* _Page extract_:
::::

# happiness is live food.



## Jeff232 (Nov 4, 2006)

After the addition of a very picky fish to my tank I bought a bag of live brine shrimp from my LFS to prevent him from starving. WOW! I thought my fish went nuts for their flakes in the afternoon and the occasional freeze dried tubifex cube but nothing compared to this, they were eating till they regurgitated then they ate some more. Im tempted to start some live food cultures now instead of that quarantine tank ive been contemplating and just not add anything else to the tank unless its a food. How hard is it to keep enough live brine shrimp going to feed about 30 2inch long fish?


----------



## JanS (Apr 14, 2004)

It's not hard, but it time consuming and demanding to keep them going all the time. 

You don't really need a tank as big as a q-tank for fish (and that is a necessity, so I wouldn't nix that from your plan), but you could use something like a gallon jug with an airstone to culture the live food.

Another great option is black worms if your store carries them. I have to order them, so it is kind of messy to clean them up and keep them alive in the fridge, but the fish go wild over them.


----------



## IndianaSam (Mar 25, 2005)

I almost exclusively feed live food these days. I'm currently culturing grindal worms, blackworms, and flightless fruit flies. I'm also hatching baby brine shrimp (not really culturing).

I have some Dario dario that will only eat live food so I need to have these cultures going. However, ALL of my fish love, love, love the live food.

Sam


----------



## bristles (Mar 7, 2006)

I second the Grindal worm idea, they are very easy to raise and do not make a mess, & the fish all go crazy for them.

Sam~ how do you do the blackworms ? I've wanted to culture them for a long time and cannot find good info.


----------



## Burks (May 25, 2006)

Anyone here use vinegar eels?

Been wanting to try live food myself. The eels seems super simple to keep and maintain.


----------



## IndianaSam (Mar 25, 2005)

bristles said:


> Sam~ how do you do the blackworms ? I've wanted to culture them for a long time and cannot find good info.


I'm currently running two blackworm cultures in two 10 gallon tanks with air-driven sponge filters, the tanks are heated to 72F. The tanks contain mulm from some other sponge filters and a handful of java moss. They are filled to approximately 6 or 7 gallons.

It's been about 3 weeks since I deposited 1/8th of a pound of blackworms in each tank and they seem to be doing great.

Each population has approximately doubled so I have 1/4 pound in each tank. That's with feeding the occasional worm to my fish. Once the cultures grow a little more then I'll start feeding them to my fish in earnest.

I feed spirulina wafers, sinking brine shrimp pellets, spirulina powder and any old fish food I have sitting around. I feed them about once a day.

::::

* _Provided information_:
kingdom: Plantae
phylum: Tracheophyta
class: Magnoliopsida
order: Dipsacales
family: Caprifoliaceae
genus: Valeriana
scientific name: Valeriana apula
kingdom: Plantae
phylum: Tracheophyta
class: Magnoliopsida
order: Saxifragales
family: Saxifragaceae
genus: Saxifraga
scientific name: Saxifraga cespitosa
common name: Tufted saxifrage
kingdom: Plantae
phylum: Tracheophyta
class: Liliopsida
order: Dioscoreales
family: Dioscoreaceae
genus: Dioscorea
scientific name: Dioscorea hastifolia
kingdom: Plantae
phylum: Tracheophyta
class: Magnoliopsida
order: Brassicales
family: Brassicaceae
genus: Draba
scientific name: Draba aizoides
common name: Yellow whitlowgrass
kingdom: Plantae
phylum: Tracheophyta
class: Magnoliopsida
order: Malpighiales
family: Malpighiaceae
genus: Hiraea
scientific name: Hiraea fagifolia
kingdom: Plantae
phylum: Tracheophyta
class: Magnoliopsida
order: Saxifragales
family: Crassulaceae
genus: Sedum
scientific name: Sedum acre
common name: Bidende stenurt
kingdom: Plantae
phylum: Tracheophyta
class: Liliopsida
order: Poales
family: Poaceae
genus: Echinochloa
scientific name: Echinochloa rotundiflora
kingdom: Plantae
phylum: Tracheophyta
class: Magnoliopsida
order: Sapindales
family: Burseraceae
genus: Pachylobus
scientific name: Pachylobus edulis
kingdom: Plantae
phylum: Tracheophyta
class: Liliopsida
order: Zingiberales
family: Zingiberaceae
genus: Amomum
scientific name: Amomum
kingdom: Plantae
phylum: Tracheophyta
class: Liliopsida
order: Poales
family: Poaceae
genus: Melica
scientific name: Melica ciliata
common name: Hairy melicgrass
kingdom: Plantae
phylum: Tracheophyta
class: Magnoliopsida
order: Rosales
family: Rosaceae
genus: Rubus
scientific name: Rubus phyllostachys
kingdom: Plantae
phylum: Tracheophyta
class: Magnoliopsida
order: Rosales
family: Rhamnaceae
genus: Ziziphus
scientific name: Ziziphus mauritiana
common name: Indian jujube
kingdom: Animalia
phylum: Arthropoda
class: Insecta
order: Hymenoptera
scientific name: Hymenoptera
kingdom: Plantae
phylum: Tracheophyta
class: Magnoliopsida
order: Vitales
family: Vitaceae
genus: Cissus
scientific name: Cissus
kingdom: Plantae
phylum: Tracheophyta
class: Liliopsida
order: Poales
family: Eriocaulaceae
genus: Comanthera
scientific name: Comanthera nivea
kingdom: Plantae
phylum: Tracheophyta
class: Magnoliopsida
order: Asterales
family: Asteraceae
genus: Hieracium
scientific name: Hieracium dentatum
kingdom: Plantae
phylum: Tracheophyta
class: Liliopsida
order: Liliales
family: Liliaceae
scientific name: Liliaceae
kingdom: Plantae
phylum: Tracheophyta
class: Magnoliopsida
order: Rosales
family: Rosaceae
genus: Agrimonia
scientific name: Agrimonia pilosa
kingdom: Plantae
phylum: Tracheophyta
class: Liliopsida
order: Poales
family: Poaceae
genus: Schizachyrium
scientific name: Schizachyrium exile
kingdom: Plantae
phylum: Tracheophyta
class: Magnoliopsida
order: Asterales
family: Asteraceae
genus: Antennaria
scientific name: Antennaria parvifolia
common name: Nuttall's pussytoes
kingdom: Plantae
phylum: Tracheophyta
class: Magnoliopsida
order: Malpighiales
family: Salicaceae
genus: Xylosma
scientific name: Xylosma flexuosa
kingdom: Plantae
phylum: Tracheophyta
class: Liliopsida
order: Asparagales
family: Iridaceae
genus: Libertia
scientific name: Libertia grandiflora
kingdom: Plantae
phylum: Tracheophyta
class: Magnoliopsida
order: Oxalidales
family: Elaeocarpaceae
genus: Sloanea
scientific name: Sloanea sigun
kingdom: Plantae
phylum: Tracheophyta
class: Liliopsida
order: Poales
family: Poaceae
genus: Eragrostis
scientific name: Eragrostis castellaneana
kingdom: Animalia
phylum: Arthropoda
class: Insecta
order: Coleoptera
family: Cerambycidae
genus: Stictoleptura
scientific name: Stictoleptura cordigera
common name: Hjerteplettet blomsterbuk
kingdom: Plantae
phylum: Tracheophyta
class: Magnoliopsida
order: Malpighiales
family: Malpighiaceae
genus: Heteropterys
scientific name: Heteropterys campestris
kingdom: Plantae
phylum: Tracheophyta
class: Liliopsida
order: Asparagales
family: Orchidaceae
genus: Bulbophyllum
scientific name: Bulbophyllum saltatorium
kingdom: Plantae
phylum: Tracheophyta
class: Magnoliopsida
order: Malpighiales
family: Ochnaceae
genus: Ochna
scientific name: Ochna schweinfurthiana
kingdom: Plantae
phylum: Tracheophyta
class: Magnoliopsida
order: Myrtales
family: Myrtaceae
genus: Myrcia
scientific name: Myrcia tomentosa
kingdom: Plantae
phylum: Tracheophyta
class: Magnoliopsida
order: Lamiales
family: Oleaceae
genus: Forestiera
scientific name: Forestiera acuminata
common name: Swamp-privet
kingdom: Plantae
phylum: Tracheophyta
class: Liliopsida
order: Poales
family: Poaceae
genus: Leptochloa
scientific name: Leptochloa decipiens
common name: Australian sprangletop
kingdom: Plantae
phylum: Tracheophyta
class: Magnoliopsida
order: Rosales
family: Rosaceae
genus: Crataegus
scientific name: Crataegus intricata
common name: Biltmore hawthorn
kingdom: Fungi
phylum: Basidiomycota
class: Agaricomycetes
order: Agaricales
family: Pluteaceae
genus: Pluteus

::::

* _Work to complete_:
**A.** Translate this sentence from the live food thread into Spanish: "I'm currently culturing grindal worms, blackworms, and flightless fruit flies."
**B.** In the live food thread, copy the passage from "It's not hard, but" to "culture the live food.".
**C.** Answer these questions using the live food thread:
(i) About how many fish does Jeff232 want to feed with live brine shrimp?
(ii) What container does JanS suggest for culturing the live food?
(iii) To what temperature are the two blackworm tanks heated?

* _Answers in order_:
**A.** Actualmente estoy cultivando gusanos grindal, gusanos negros y moscas de la fruta no voladoras.

**B.**
It's not hard, but it time consuming and demanding to keep them going all the time. 

You don't really need a tank as big as a q-tank for fish (and that is a necessity, so I wouldn't nix that from your plan), but you could use something like a gallon jug with an airstone to culture the live food.

**C.**
(i) About 30 fish, each 2 inches long.
(ii) A gallon jug with an airstone.
(iii) 72F.